The van was inconspicuously parked in the hospital's parking lot, inconspicuous between a truck and a mini cooper. As Face rolled Murdock from the double doors, it quickly backed out and pulled up to the sidewalk. The door slid open, with BA half out the door and staring intently at the wheelchair. His eyes flickered, from Murdock to Face to the hospital and back again.

"Get him in here," was all he said.

BA switched seats with Hannibal as they sped off down the highway and towards the airport. "You think he's good to fly, Hannibal?"

Hannibal said nothing, as did Face, and BA mentally prepared himself to fly coach next to a dozen screaming kids.

"Hey," Face said, the van bumping along beneath him. He had Murdock's shoulders, now free from the straight jacked, held firmly in his hands, trying not to look at the horrible abrasions on the pilot's head but failing. "Come on, Murdock. Say something."

His eyes were lazy, rolling around the socket like marbles in an empty cup. He muttered, endlessly and pointlessly, his voice occasionally rising loud enough to comprehend. Sometimes it was in one of his languages, sometimes in Vietnamese, sometimes just a catchphrase of some cartoon character, sometimes in some garbled up tongue only he could understand. It was like the very bare essentials of the Murdock they knew, a version striped of it's humanity. A Murdock-robot.

In the two hours drive from the hospital to the airport, Murdock said one thing his team could truly understand:

"No, stop. Please."

Murdock had never felt crazy before.

Sure, he'd read the doctor's notes and the papers and the documentation, all reminding him of the contrary. He knew how insane he must have sounded when he spoke and everyone gave him a look, a look that told him so. But he never felt it before, the feeling that you were lost in a horizon full of smoke, falling over the edge, aimless, senseless. Trapped in a world where everything was not right, where the sky was purple and the grass was piss yellow and your skin melted right off your body.

And the voices, the fucking voices.

"Murdock," they kept saying. "Say something, Murdock."

They talk a lot, so I always try to say something, anything, to shut them up.
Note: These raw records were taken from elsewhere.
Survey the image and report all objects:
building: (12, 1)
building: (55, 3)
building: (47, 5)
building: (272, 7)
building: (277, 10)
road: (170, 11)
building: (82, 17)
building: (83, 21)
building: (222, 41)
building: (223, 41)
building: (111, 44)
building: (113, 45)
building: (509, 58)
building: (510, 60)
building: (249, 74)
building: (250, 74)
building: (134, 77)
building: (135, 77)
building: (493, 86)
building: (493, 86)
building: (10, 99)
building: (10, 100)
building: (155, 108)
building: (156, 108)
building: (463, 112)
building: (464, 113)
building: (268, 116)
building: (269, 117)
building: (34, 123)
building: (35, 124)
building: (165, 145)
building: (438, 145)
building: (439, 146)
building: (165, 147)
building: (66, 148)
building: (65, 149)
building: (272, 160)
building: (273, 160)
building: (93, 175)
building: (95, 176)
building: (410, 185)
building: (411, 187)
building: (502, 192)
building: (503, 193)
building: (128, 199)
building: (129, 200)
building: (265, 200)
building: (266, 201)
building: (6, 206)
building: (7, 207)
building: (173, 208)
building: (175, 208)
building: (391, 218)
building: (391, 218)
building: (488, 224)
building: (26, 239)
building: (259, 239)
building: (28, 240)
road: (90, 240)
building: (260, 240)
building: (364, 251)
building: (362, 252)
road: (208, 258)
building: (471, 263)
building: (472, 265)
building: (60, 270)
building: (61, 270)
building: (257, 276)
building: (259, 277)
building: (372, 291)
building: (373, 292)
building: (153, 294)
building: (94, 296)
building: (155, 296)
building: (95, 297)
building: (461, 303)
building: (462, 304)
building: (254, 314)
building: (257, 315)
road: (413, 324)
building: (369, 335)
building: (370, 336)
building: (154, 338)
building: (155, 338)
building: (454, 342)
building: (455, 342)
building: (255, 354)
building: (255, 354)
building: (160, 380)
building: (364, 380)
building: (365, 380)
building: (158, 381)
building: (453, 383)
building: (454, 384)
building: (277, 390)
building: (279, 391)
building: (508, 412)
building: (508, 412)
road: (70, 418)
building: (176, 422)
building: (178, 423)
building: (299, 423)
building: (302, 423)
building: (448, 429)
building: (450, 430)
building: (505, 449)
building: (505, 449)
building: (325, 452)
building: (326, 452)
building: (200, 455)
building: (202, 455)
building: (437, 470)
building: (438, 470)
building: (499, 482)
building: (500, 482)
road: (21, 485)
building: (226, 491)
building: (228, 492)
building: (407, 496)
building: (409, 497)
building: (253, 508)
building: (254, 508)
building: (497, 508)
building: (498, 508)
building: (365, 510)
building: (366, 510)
It never works.

"That crazy fool."

"What're we gonna do with 'im, boss?"

"He's gotta say something' that makes sense eventually."

"I don't…they messed up his head too bad, Hannibal. I don't think…"

"Keep trying. He's in there somewhere."

Well, that's it. I've said all I can and if that's not enough, I'd like to know what is.

A/N Oh my goooooodnesss that was so drabbly. I don't even know if I'm going to post it. I probably will. I don't know. It's just so silly.